Although the cause of the deaths hasn’t been determined, Baxter notified the centers on Sept. 6 that it is exploring the possibility that the patients’ hemodialysis treatments may have used the same model dialysis machine and bloodline set or tubing, the U.S. Food and Drug Administration said on its Web site.
Deerfield-based Baxter told 16 customers across the country to immediately stop use of certain models of Medisystems Corp.’s blood tubing in conjunction with Meridian dialysis machines. The customers were instructed to use other Medisystems blood tubing instead.
Baxter spokeswoman Deborah Spak couldn’t say whether any of the customers are in Illinois.
FDA is alerting the public and the medical community
The deaths and injuries occurred in late August at Nephrology Inc. in Mishawaka, Ind., and Physicians Dialysis Inc. in Grand Rapids, Mich.
Baxter’s Meridian product has been widely used and has never generated reports of this nature in the past, said Spak, who added an investigation is in its early stages.
“FDA is alerting the public and the medical community to this problem in an effort to prevent other deaths and injuries,” said FDA Deputy Commissioner Dr. Lester M. Crawford. “Although details are still sketchy, in the interest of patient safety, FDA wants to make certain that dialysis patients and the wider medical community are aware of these incidents.”
The FDA said it’s working with Baxter and Medisystems of Seattle to find the cause of the problem.
Dialysis is performed on patients whose kidneys don’t properly filter or cleanse their blood.

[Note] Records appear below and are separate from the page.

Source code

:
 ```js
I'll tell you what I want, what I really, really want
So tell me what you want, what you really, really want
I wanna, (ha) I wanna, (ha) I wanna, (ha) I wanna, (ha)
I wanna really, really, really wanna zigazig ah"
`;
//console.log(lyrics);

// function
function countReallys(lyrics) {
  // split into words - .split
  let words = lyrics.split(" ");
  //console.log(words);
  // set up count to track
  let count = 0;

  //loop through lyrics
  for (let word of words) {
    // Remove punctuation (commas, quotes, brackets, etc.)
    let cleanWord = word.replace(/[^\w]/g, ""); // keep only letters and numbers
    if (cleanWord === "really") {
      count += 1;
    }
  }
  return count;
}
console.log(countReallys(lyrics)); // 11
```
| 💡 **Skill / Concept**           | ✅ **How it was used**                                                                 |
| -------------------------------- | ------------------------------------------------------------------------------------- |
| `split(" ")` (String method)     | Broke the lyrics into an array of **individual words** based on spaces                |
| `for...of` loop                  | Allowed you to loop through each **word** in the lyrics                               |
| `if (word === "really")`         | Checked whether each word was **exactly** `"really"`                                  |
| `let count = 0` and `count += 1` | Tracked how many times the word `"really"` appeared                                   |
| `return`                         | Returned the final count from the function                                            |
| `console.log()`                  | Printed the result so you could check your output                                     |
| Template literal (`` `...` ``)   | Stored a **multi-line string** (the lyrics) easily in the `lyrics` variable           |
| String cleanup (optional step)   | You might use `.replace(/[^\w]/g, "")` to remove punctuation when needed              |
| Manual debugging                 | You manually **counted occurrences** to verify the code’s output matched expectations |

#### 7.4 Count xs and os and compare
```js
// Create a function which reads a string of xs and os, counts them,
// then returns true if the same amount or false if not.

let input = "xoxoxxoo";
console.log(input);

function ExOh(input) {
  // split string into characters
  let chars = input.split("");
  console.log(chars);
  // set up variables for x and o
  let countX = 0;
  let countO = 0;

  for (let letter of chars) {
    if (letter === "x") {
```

Diabetes and high blood pressure can cause kidney problems that require dialysis.
Baxter has had past problems with dialysis products
Baxter has had past problems with dialysis products. Last year it ceased manufacturing two models of filters used in dialysis after a possible link was found to more than 50 deaths mostly in Spain and Croatia. The filters were made by Sweden-based Althin Medical AB, which Baxter acquired in 2000.
Baxter acknowledged that the filters, which helped remove toxins from the blood, might have caused some of the deaths. The company reached financial settlements with families of all the victims, Spak said.
It’s too soon to say how this latest development will affect the company, said analyst Jordan Schreiber. He manages about $1 billion for the Merrill Lynch Health Fund, which doesn’t now hold Baxter shares.
”A lot depends on the age of the people who died, how sick they were and to what the FDA is attributing these unfortunate events,” he said.